Latest / recent versions not pushing to Maven

[maxkohne]

Right now, this lib is automatically updated on this repo with updated log list dates. However, the last version to successfully get pushed to Maven is v2.5.6. Every subsequent update isn't passing CI (https://github.com/appmattus/certificatetransparency/actions).

According to your comment here, after 70 days, CT is disabled. Since we cannot get the latest versions, everyone will be hitting this 70 day window since we cannot update the library.

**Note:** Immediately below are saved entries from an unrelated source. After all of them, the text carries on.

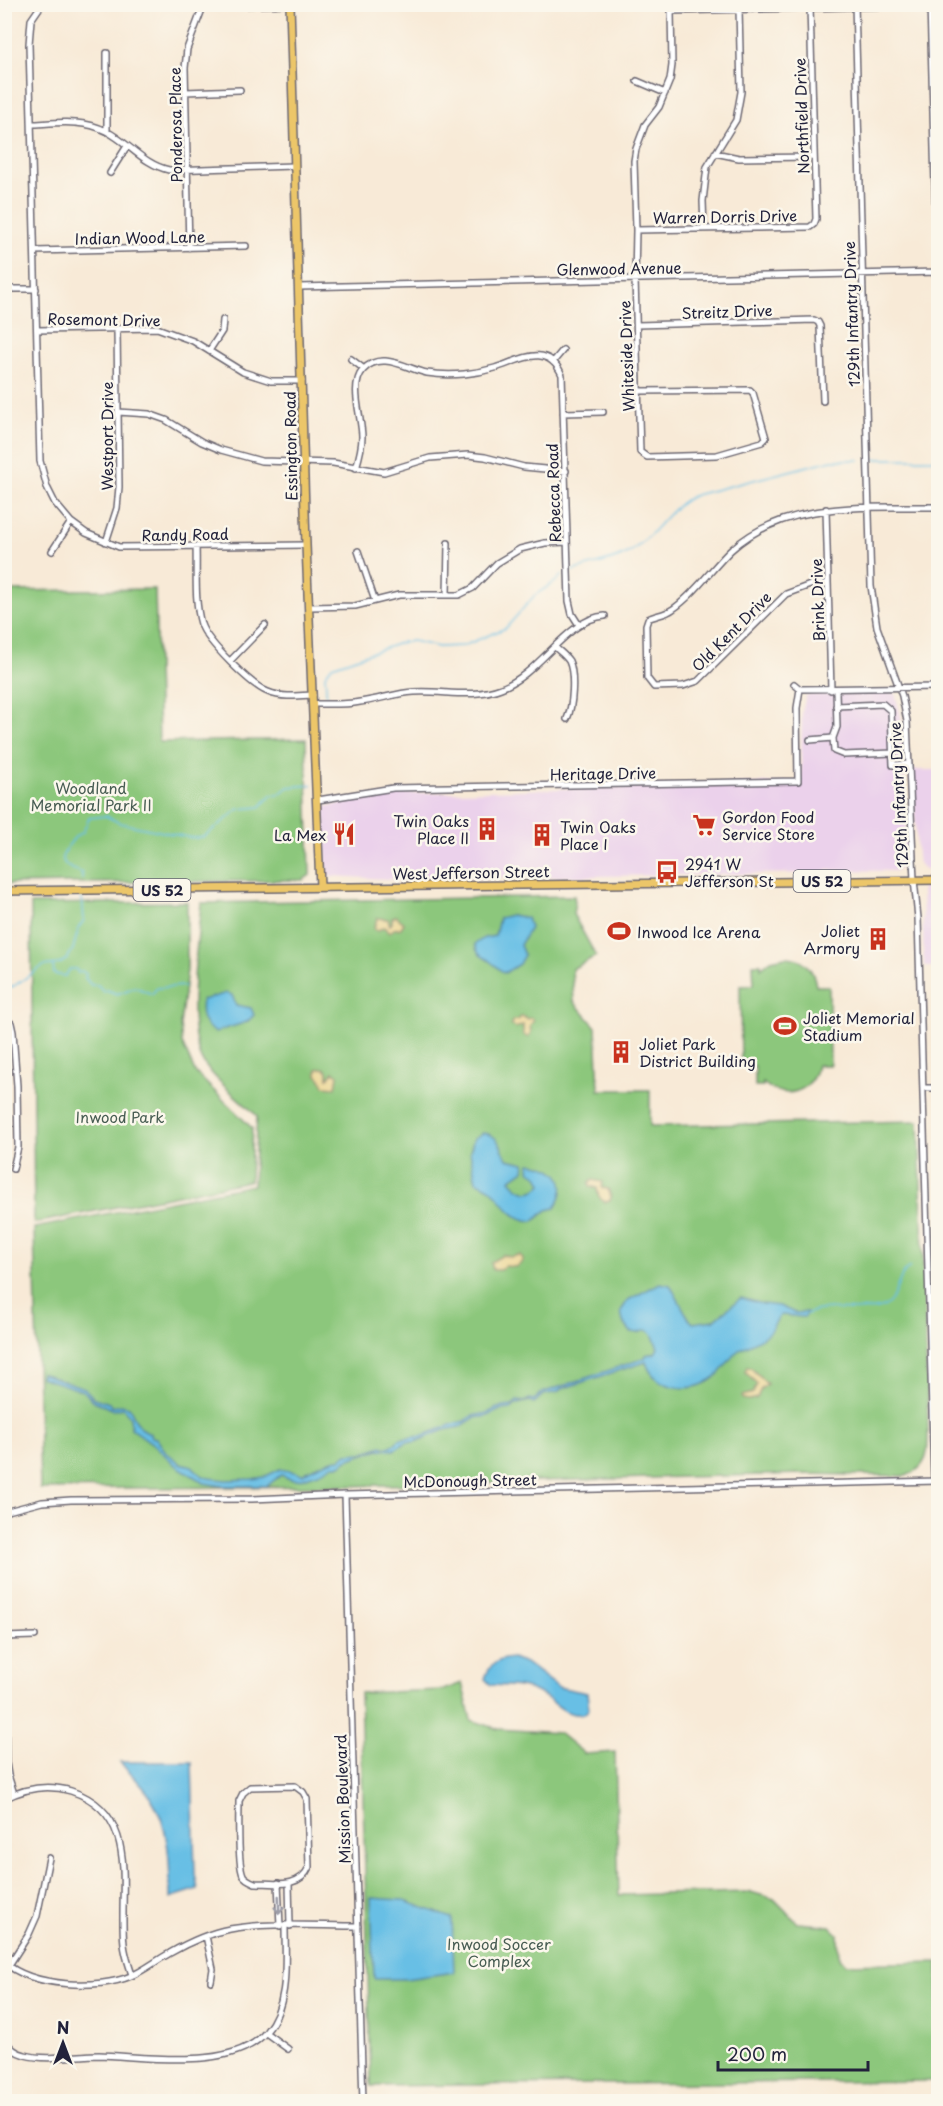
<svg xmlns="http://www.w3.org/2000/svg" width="943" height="2106" viewBox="0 0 943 2106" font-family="'Playpen Sans',sans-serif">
  <rect width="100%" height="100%" fill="#fbf7ec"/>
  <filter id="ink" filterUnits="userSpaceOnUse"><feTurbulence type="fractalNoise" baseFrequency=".0167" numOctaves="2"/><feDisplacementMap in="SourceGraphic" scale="12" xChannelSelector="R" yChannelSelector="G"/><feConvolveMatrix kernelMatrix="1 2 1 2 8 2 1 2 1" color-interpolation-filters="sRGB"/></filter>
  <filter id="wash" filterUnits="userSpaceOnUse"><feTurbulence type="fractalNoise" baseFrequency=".008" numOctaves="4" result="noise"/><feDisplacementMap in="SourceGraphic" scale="24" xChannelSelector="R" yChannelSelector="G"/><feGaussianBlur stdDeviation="1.35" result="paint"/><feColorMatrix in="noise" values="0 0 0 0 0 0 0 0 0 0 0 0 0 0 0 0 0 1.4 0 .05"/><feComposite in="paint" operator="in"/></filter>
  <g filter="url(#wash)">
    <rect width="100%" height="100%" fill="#f8ead7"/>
    <path fill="#ebd1eb" d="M895,693L902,721L907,855L902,867L896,871L827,870L815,873L388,879L332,876L326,874L324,807L392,794L801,782L802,712L806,695Z
      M913,770H938V871L924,869L919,863L917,856Z
      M922,885H938V967H924Z"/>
    <path fill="#8cc77c" stroke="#57745c" stroke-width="1.5" d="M155,589L159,742L306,739L310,875L303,880L5,884V591Z
      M574,896L575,902L573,914L596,956L572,969L574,1002L596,1027L599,1090H650V1126L919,1121L928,1425C928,1448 931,1467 906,1476L803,1474L348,1486L40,1489L34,1228L253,1185L257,1116C240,1099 218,1083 204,1064C183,1033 198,942 201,903Z
      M187,902V970L180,1025L182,1043L195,1072L252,1128L250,1181L34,1223L31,904Z
      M785,957C803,957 814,969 816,986H829L830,1065H817C812,1093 785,1101 763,1083V1086H755V1066H741L740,986L754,985L753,964H761V968L771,960Z
      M462,1683L471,1720L498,1729L559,1733L585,1754L615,1752L619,1895L751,1892L774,1899L798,1923L830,1926L838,1934L839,1958L846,1964L938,1962V2081L371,2086L360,1693L443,1690Z"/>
    <path fill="#eeda9e" stroke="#887e6c" stroke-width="1.5" d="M396,916L404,923L401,928L394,929L389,933L384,927L377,931L374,929L377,918L388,919L390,925L392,923V918Z
      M522,1016L527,1019L532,1018L534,1020L530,1026L531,1033L528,1038L523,1034V1025L516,1028L511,1024L513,1020H518Z
      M324,1068L328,1071V1078L334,1072L338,1075L336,1087L324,1086L321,1079L317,1075V1069Z
      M592,1180L603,1182L602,1188L608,1189L611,1197L610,1201L605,1202C600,1200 597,1194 597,1188L590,1186L589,1183Z
      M503,1255L510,1257L520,1255L523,1259L521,1263L516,1267L505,1266L500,1270H493L491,1262Z
      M747,1367L751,1368L767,1384L761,1389L757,1398L749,1400L743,1399L742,1396L753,1393L757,1384L745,1372Z"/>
    <path fill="#68bfe5" stroke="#457090" stroke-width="1.5" d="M511,915L527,918L530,928L520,945L524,955L519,964L505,973C498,970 498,967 492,963C484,956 477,957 475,944L484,938L495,936L499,918Z
      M227,993L232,995L236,1005L251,1008L254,1015L247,1022L215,1032C202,1025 200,1014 202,1000Z
      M483,1133C498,1134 501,1147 507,1159L525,1163L524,1170L510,1180C520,1192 531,1197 542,1184L538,1176L529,1170L530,1163C559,1167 572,1181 555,1208L547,1210L534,1221C514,1221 505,1205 493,1191C489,1186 481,1185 476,1181L470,1152L474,1138Z
      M660,1283L670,1285L689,1319L693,1323L714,1320L741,1298L763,1304L779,1306L795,1313L807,1312L805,1317H802L781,1315C775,1321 773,1329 767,1334C759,1341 748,1344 739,1350C728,1359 723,1373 711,1380C688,1395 654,1388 646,1362L561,1389L558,1392L543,1395L534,1403L530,1401L517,1404L511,1409L500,1410L488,1416L474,1418L460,1427L444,1430L415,1442H407L394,1450L379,1449L347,1460L341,1465H333C327,1470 322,1472 315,1474C299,1479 298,1483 281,1475L267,1486H222L204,1483L174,1464L157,1447L131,1428L130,1416L123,1408L113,1410L94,1401L83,1391L40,1377L41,1373L84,1388L94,1398L109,1403L112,1407L121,1405L129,1407L140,1428L150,1433L151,1437L156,1438L166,1452L180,1463L192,1466L201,1475L208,1478L226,1480L252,1479L264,1477L280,1469L303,1474C308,1469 334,1458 341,1459L347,1454L362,1453L382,1446L386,1448L393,1445L400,1439L422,1436L450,1425L464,1421L472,1416L488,1413L497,1408L512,1406L517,1401L524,1402L530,1399L534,1400L542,1393L645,1358L646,1355L655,1353L658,1348L652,1334L647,1330L638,1333L631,1332L623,1322L621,1311L628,1300Z
      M512,1658L526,1663L558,1687L587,1693L589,1709L584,1714C563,1717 556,1701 538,1693C524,1685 507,1686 491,1685L485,1679C489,1664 498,1659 512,1658Z
      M120,1762H192L195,1874L198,1889L170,1898C170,1865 170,1827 151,1798C143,1785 130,1774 120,1762Z
      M371,1898L402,1900L452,1918L454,1972L406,1979H374Z"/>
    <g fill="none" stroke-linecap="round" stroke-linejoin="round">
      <path stroke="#68bfe5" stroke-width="1.5" d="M875,459H938
        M572,571C591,564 614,562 631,551C655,536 669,506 695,495L832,460H859
        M327,700L325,675L332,666L403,642L413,641L438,647L463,646L506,628L535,595L555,582L562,575
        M68,846L76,836L83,832L89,818L106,816L120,823L192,838H200L205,836L239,809L260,807L271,795H278L288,787L312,785
        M67,848L62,857C66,871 75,868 82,873V879
        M53,965L54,974L65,976L70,969H76L78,973L82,971L86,974L85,978L91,985H98L104,992L107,990L117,994L135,987L152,994L157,988L184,986
        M4,989L14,986L43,966L59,964L67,959L73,949L79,927L84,920L82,896
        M937,1263H938
        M807,1314C824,1304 860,1314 881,1308C899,1302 894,1278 910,1267"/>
    </g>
  </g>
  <g filter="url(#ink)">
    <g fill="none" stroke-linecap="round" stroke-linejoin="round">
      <g stroke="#6d6872" stroke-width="8">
        <path id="minor" d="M42,4L31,20L29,44L40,461L47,487L55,503L71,522L86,533L119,547L306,545
          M218,4L227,6L290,4
          M855,4L871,586L877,627L902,696L907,721L914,880L918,918L934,1481
          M930,4L938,293
          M107,53V131
          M637,81L665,93
          M185,92L240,90
          M32,124C57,123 83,119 106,131C128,142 144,165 169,170L294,166
          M715,153L739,158L813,157
          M110,173L127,146
          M704,229L703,201L707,167L736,120L741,92L739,9
          M636,230L810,227L814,224L816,219L810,7
          M189,248L185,68L187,49L204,4
          M35,251L246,246
          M299,287L938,272
          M4,289H36
          M637,325L814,320L818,322L820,326L823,401
          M37,330L157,328L193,341L243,372L271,381H302
          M209,351L222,331L223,320
          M351,359L364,369
          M553,362L563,350
          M640,391L750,390L753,393L766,438L762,442L717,455L647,457L640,452L635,279L636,230L634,161L636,149L645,125L659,107L670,80L672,65L671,11L938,5
          M118,412L149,414L166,420L202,442L221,450L261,461L333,463L384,472L430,458L468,455L485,457L524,467L566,471
          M563,413L603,412
          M356,468C359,458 362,447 362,437C362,417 349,386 363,370C381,350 407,369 427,373C440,375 452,375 464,374C475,373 485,371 495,368C519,361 547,341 562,375L569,601L572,614L579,625
          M826,509L831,690
          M106,542L117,508L119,487L117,329
          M196,546C197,571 194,600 201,624C206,641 252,686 268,692C282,698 298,696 313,695
          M52,551L71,522
          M358,551L375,601
          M828,584H813L786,594L698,681L683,686L654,687L647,678L646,625L648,619C656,615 665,615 673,609C693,596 713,567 731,550C787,499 869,508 938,507
          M447,595L448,543
          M310,607L355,606L399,595H459L473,588L497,563L520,549L545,543L567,542
          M555,647C560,652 565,655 569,661C575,674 573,706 567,719
          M230,661L265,625
          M794,684L800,689L938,687
          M314,704C329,704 345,705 360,702C378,700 396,693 414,692C443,690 473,699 501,688C540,674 567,618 605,616
          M836,706L883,704L891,711L893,765L909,764
          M833,738L834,751L844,755L893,753
          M810,740L833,738L837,727L836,690
          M318,800L393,788L798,781L797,708L800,689
          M4,1018L11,1023L13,1032L17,1086L18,1147L13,1169
          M923,1088H938
          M930,1331L938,1330
          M345,1495L363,2102
          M4,1512L42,1502L71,1500L252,1499L345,1495L938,1481
          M4,1637L35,1636
          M4,1674L6,1763L8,1775L14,1794
          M295,1786L303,1792L307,1799L309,1867C300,1889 274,1883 255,1883C250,1881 245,1879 243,1875C237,1862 239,1817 239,1801L243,1793L250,1787Z
          M4,1799C25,1788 48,1784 71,1791C142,1814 118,1890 124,1944C125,1955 129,1965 132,1975
          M278,1883L280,1926
          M289,1883L290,1926
          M206,1936L213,1969L211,1981
          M4,1962C32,1987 98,1990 131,1976C145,1970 157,1960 170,1953C189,1942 209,1933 230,1929C267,1922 319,1926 358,1926
          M4,1973L29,1934L37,1916L49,1858
          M266,2033L288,2049
          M4,2039C9,2047 16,2053 25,2055C46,2061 77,2055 99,2055C144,2056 233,2072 266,2032C290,2004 285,1961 285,1926"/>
      </g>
      <g stroke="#6d6872" stroke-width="10">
        <path id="major" d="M290,4L306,545L320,887
          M4,891L938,880"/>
      </g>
      <use href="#minor" stroke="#fff" stroke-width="5"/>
      <use href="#major" stroke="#ecc669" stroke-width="7"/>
    </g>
    <defs><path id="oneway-shaft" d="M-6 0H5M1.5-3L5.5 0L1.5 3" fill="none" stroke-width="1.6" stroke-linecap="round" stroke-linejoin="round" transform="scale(1.5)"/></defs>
    <use stroke="#9c9ca7" href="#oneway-shaft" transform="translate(279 1905) rotate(88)"/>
  </g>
  <defs>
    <g id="supermarket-bare" transform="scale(1.8)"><path d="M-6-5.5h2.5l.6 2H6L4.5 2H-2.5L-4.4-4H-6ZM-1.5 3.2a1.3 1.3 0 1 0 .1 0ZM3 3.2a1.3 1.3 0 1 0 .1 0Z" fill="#c8321e" stroke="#fbf7ec" stroke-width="2.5" paint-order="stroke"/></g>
    <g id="building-bare" transform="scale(1.8)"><path d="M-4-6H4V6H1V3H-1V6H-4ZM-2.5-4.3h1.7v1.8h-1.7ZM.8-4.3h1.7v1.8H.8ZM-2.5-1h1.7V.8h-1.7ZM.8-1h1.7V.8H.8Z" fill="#c8321e" stroke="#fbf7ec" stroke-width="2.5" paint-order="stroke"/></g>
    <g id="restaurant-bare" transform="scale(1.8)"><path d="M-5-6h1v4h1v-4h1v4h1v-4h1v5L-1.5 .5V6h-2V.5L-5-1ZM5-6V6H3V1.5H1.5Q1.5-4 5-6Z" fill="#c8321e" stroke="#fbf7ec" stroke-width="2.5" paint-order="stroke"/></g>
    <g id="bus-bare" transform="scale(1.8)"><path d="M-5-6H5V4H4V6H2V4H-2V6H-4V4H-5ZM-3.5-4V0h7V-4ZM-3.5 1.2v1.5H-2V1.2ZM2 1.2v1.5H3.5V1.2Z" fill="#c8321e" stroke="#fbf7ec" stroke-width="2.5" paint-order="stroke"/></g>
    <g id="stadium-bare" transform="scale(1.8)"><path d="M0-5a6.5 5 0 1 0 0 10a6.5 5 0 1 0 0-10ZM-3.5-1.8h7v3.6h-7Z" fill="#c8321e" stroke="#fbf7ec" stroke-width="2.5" paint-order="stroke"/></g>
  </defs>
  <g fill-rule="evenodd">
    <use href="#supermarket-bare" x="704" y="825"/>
    <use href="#building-bare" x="487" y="829"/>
    <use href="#restaurant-bare" x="344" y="834"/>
    <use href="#building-bare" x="542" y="835"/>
    <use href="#bus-bare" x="667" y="872"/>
    <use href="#stadium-bare" x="619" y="931"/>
    <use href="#building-bare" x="878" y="939"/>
    <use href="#stadium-bare" x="785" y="1026"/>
    <use href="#building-bare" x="621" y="1052"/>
  </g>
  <g text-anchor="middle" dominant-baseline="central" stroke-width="5" stroke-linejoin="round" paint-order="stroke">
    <g fill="#fbf7ec" stroke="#636270" stroke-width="1.5">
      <rect x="793.5" y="870" width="57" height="22" rx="4.5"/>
      <rect x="133.5" y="879" width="57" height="22" rx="4.5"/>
    </g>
    <g font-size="14" font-weight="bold" fill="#22223b">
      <text x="822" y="881">US 52</text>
      <text x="162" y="890">US 52</text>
    </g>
    <g font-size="15" fill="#22223b" stroke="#fbf7ec">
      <text transform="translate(801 116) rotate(-92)">Northfield Drive</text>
      <text transform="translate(175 125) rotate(-91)">Ponderosa Place</text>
      <text transform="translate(725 216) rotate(-1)">Warren Dorris Drive</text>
      <text transform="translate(140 237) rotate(-1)">Indian Wood Lane</text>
      <text transform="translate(619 268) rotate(-1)">Glenwood Avenue</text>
      <text transform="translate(727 311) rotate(-2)">Streitz Drive</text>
      <text transform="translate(851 314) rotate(-92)">129th Infantry Drive</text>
      <text transform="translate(104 319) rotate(1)">Rosemont Drive</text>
      <text transform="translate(626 356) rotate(-92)">Whiteside Drive</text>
      <text transform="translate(106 436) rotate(-90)">Westport Drive</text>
      <text transform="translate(290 446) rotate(-91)">Essington Road</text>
      <text transform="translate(553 493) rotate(-92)">Rebecca Road</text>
      <text transform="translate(185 534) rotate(-1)">Randy Road</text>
      <text transform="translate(817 600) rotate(-92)">Brink Drive</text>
      <text transform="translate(731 631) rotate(-45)">Old Kent Drive</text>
      <text transform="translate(603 773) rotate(-1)">Heritage Drive</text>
      <text transform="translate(898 795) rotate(-93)">129th Infantry Drive</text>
      <text transform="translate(471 872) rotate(-1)">West Jefferson Street</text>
      <text transform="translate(470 1480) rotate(-1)">McDonough Street</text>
      <text transform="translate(342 1799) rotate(-92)">Mission Boulevard</text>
    </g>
    <g font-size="15" fill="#475c52" stroke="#fbf7ec">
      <text x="91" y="787">Woodland<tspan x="91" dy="17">Memorial Park II</tspan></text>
      <text x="120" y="1116">Inwood Park</text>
      <text x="499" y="1943">Inwood Soccer<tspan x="499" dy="17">Complex</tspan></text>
    </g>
    <g font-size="15" fill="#22223b" stroke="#fbf7ec" text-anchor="start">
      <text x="722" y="816">Gordon Food<tspan x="722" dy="17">Service Store</tspan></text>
      <text x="469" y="820" text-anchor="end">Twin Oaks<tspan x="469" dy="17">Place II</tspan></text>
      <text x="560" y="826">Twin Oaks<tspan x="560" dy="17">Place I</tspan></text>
      <text x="326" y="834" text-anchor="end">La Mex</text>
      <text x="685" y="863">2941 W<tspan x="685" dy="17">Jefferson St</tspan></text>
      <text x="860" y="930" text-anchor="end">Joliet<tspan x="860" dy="17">Armory</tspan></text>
      <text x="637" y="931">Inwood Ice Arena</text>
      <text x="803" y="1017">Joliet Memorial<tspan x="803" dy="17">Stadium</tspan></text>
      <text x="639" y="1043">Joliet Park<tspan x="639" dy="17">District Building</tspan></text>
    </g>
  </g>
  <rect width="943" height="2106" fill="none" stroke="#fbf7ec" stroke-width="24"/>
  <g transform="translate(63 2043)" stroke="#fbf7ec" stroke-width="4.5" paint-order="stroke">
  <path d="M0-4.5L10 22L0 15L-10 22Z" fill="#22223b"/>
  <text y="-9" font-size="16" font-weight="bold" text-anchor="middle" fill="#22223b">N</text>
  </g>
  <path d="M718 2061v9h150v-9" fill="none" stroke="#22223b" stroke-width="3"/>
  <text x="727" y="2061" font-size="18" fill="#22223b" stroke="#fbf7ec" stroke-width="4.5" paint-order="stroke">200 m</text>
</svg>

Caching has been re-implemented and made a lot more robust. For example the library now embeds a hard coded log list so it always has a fallback. The implementation is closer to how Chrome works, if the library cannot update the log list for 70 days then the best it can do is disable the CT checks. The plan is for more regular updates of the library to keep the embedded log list in sync so as long as apps keep the library up to date that 70 days will keep on rolling - a disk cache being used also extends that 70 days too. The new implementation additionally reduces the risk of replay attacks.

[eric-klukovich]

@mattmook not sure if you are aware of this issue, but the version on maven is very out of date compared to Github. Looks like CI is experiencing the error below. Could we get some eyes on this?

Dependency-Analyze Failure:
One or more dependencies were identified with vulnerabilities that have a CVSS score greater than '0.0': CVE-2023-3635
See the dependency-check report for more details.

[mattmook]

Looking to address this shortly. OkHttp has a new vulnerability against it so the build is failing. I was originally waiting to see if OkHttp would release an update - but alas not.

[mattmook]

Regarding the 70 day window - this only matters if you cannot retrieve an up-to-date log list, i.e the 70 days is from the time of the last cached log list.

[eric-klukovich]

@mattmook - terrific! Thank you for looking into this!